* _DOCUMENT SECTION_

== == ==

Anyway, notice what's common about these alternatives? They are based
not on some "we have a broken model", but on trying to solve the
actual real-life problem case.
I'm more than happy to hear other alternatives.
But the alternative I am _not_ willing to entertain is "Yeah, we have
a model of ownership, and that can't handle ath9k because that one
wants to do CPU reads while DMA is possibly active, so ath9k is
broken".
Can we please agree on that?
Linus
On Fri, Mar 25, 2022 at 11:46:09AM -0700, Linus Torvalds wrote:
> I think my list of three different sync cases (not just two! It's not
> just about whether to sync for the CPU or the device, it's also about
> what direction the data itself is taking) is correct.
>
> But maybe I'm wrong.
At the high level you are correct. It is all about which direction
the data is taking. That is the direction argument that all the
map/unmap/sync call take. The sync calls then just toggle the ownership.
You seem to hate that ownership concept, but I don't see how things
could work without that ownership concept as we're going to be in
trouble without having that. And yes, a peek operation could work in
some cases, but it would have to be at the cache line granularity.

== == ==

* _USING THE INFORMATION_
1/ Reproduce the entries word for word from their first line through the line containing "LET'S TALK REAL ESTATE.", with that line included. Leave the pictures out of your answer.
2/ Write what follows the last sentence of the discussion of DMA sync calls and buffer ownership.

== == ==

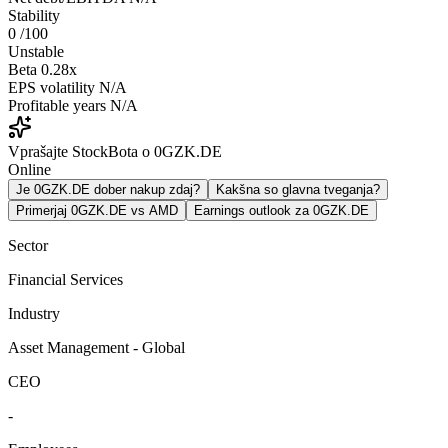
Stability
0
/100
Unstable
Beta
0.28x
EPS volatility
N/A
Profitable years
N/A
Vprašajte StockBota o 0GZK.DE
Online
Je 0GZK.DE dober nakup zdaj?
Kakšna so glavna tveganja?
Primerjaj 0GZK.DE vs AMD
Earnings outlook za 0GZK.DE
Sector
Financial Services
Industry
Asset Management - Global
CEO
-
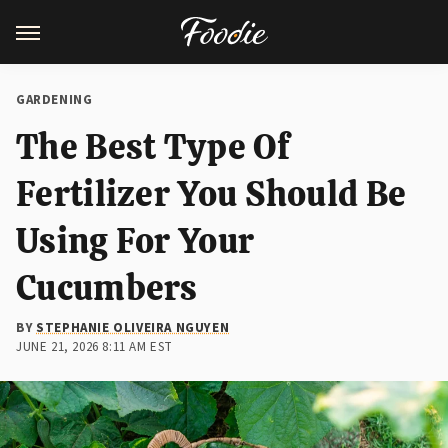
GARDENING
The Best Type Of
Fertilizer You Should Be
Using For Your
Cucumbers
BY
STEPHANIE OLIVEIRA NGUYEN
JUNE 21, 2026 8:11 AM EST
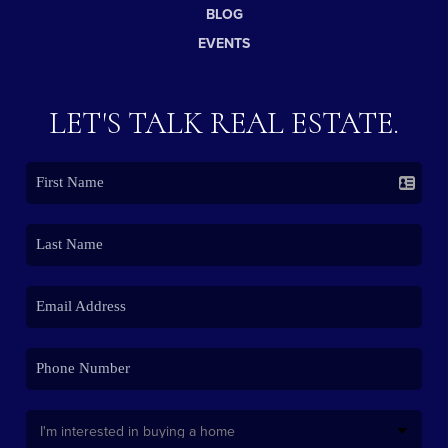
BLOG
EVENTS
LET'S TALK REAL ESTATE.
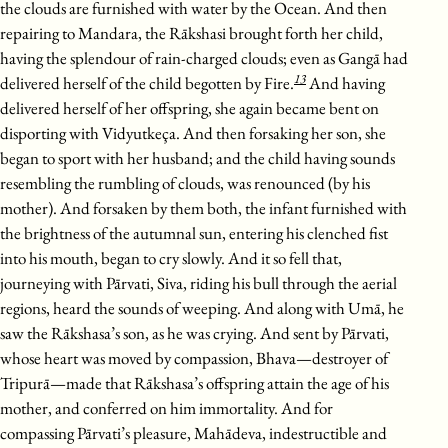
the clouds are furnished with water by the Ocean. And then
repairing to Mandara, the Rākshasi brought forth her child,
having the splendour of rain-charged clouds; even as Gangā had
13
delivered herself of the child begotten by Fire.
And having
delivered herself of her offspring, she again became bent on
disporting with Vidyutkeça. And then forsaking her son, she
began to sport with her husband; and the child having sounds
resembling the rumbling of clouds, was renounced (by his
mother). And forsaken by them both, the infant furnished with
the brightness of the autumnal sun, entering his clenched fist
into his mouth, began to cry slowly. And it so fell that,
journeying with Pārvati, Siva, riding his bull through the aerial
regions, heard the sounds of weeping. And along with Umā, he
saw the Rākshasa’s son, as he was crying. And sent by Pārvati,
whose heart was moved by compassion, Bhava—destroyer of
Tripurā—made that Rākshasa’s offspring attain the age of his
mother, and conferred on him immortality. And for
compassing Pārvati’s pleasure, Mahādeva, indestructible and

== == ==

* _ANSWERS BY ITEM_
1/
Stability
0
/100
Unstable
Beta
0.28x
EPS volatility
N/A
Profitable years
N/A
Vprašajte StockBota o 0GZK.DE
Online
Je 0GZK.DE dober nakup zdaj?
Kakšna so glavna tveganja?
Primerjaj 0GZK.DE vs AMD
Earnings outlook za 0GZK.DE
Sector
Financial Services
Industry
Asset Management - Global
CEO
-
GARDENING
The Best Type Of
Fertilizer You Should Be
Using For Your
Cucumbers
BY
STEPHANIE OLIVEIRA NGUYEN
JUNE 21, 2026 8:11 AM EST
BLOG
EVENTS
LET'S TALK REAL ESTATE.

2/
arch/arc/mm/dma.c has a really good comment how these transfers relate
to actual cache operations btw>
*
* | map == for_device | unmap == for_cpu
* |----------------------------------------------------------------
* TO_DEV | writeback writeback | none none
* FROM_DEV | invalidate invalidate | invalidate* invalidate*
* BIDIR | writeback+inv writeback+inv | invalidate invalidate
*
* [*] needed for CPU speculative prefetches
On Sun, Mar 27, 2022 at 12:23 PM Linus Torvalds
<[email protected]> wrote:
>
> So I will propose that we really make it very much about practical
> concerns, and we document things as
>
> (a) the "sync" operation has by definition a "whose _future_ access
> do we sync for" notion.
>
> So "dma_sync_single_for_cpu()" says that the future accesses to
> this dma area is for the CPU.
>
> Note how it does *NOT* say that the "CPU owns the are". That's
> bullsh*t, and we now know it's BS.
>
> (b) but the sync operation also has a "who wrote the data we're syncing"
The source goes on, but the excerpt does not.